Max Fernet, alors directeur de la police judiciaire, avait parlé de ces truqueurs « pour lesquels l’homosexualité de la victime constitue le motif déterminant de l’action » :
« Si les « truqueurs » sont parfois eux-mêmes homosexuels, il leur arrive cependant d’avoir, en dehors de leur « profession », une activité sexuelle parfaitement normale. Par contre, les victimes appartiennent toujours au monde des invertis.

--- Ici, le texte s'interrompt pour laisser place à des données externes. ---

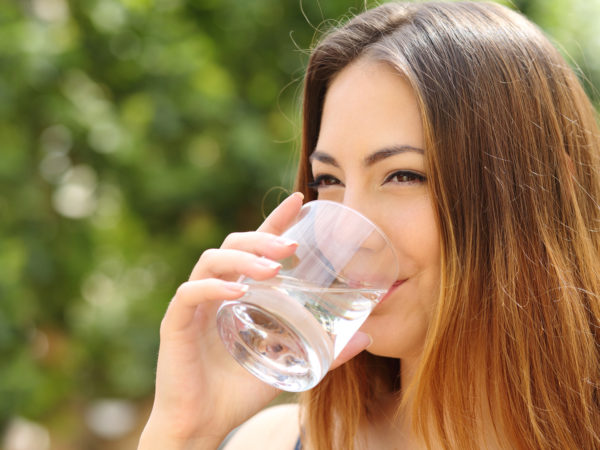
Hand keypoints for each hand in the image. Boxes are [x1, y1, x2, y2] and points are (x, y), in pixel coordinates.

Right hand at [139, 193, 371, 448]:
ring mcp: (194, 305)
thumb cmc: (241, 391)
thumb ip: (325, 350)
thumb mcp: (290, 363)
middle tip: (291, 245)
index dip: (276, 220)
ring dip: (242, 259)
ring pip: (211, 262)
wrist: (202, 425)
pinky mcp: (176, 324)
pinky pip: (190, 295)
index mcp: (239, 292)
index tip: (300, 200)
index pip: (256, 245)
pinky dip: (213, 288)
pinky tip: (238, 293)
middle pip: (233, 244)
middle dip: (262, 237)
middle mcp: (216, 290)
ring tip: (272, 269)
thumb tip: (367, 336)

Tantôt l’un des malfaiteurs se postera dans une vespasienne notoirement fréquentée par les homosexuels, servant d’ « appât » et au besoin provoquant la future victime. Si celle-ci, pensant avoir affaire à un « amateur », tente un geste qu’elle juge amical, le pseudo-éphèbe, appelant au secours, provoque l’intervention de ses complices qui se tenaient à proximité. Ceux-ci, sous prétexte de « porter secours », rossent l’inverti et lui dérobent son portefeuille. Tantôt le truqueur – qui agit seul – fait la connaissance d’un homosexuel qui l’emmène à son domicile, et fait main basse sur ce qu’il y trouve, après avoir molesté son « client ». »
« L’homosexualité et son influence sur la délinquance », Revue internationale de police criminelle, n° 124, janvier 1959.


En revanche, Cellard et Rey n’ont reconnu que le sens d'homosexuel prostitué.